[Document passage — start]

Procedurally, the defense recently filed a Motion to Dismiss which was denied. The case is currently set for a Pre-Trial Conference on April 26, 2011.

For local newspaper coverage of this case, please see:

Street Preacher’s Noise Case to Continue (The Ledger, April 6, 2011)

Judge Pondering Case Against Street Preacher (The Ledger, March 15, 2011)


Criminal Blog Week Day 1–Sharia Criminal Law

Monday, April 11th, 2011

Being criminal defense attorneys in Bartow, we often represent clients who are originally from other countries or cultures.  These clients not only have questions about their case, but also about our system of criminal justice.  For example, when someone comes from a country where marijuana is legal, they do not understand why they are subjected to criminal punishment here for possession of the same drug.

[Document passage — finish]
[Supplied records — start]

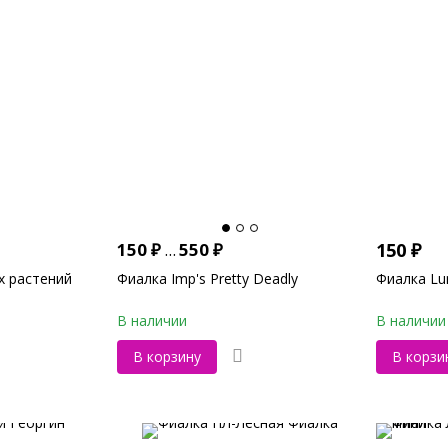
150
₽
...
550
₽
150
₽
х растений
Фиалка Imp's Pretty Deadly
Фиалка Lun
В наличии
В наличии
В корзину
В корзи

[Supplied records — finish]

* _Task directions_
Continue the criminal defense blog passage from its last sentence.

* _Task response_
Our firm recently gave a lecture on Sharia law and its impact on American jurisprudence.  As part of that presentation, we talked about how Sharia criminal law is different from American criminal law.  Perhaps these two systems are most different in their criminal punishment methods.  Regarding criminal punishment, Sharia is noted for its draconian executions, including its use of stoning, lashing and flogging.  Sharia scholars are quick to point out that these are not the only forms of punishment used by their courts, but are the ones most debated in the West as their methods are most contrary to our Eighth Amendment ban on cruel and unusual punishment.

Besides our methods of punishment, there are many differences between Sharia criminal court and American criminal court.  Here are just a few such differences:

In Sharia court, trials are conducted by the judge; there is no jury system.  There is no pre-trial discovery process, and no cross-examination of witnesses.  Rules of evidence are also vastly different, with Sharia giving priority to oral testimony over written documents/evidence.  On most charges, testimony must be established by two witnesses, preferably male witnesses.  (One exception is rape, which must be established by four eyewitnesses.)  A woman’s testimony is worth only 1/4-1/2 to that of a male.

Forensic evidence is rejected in many cases in Sharia courts, including fingerprints, ballistics, DNA and blood samples.

These rules can make it extremely difficult for women victims in all cases, but especially rape charges.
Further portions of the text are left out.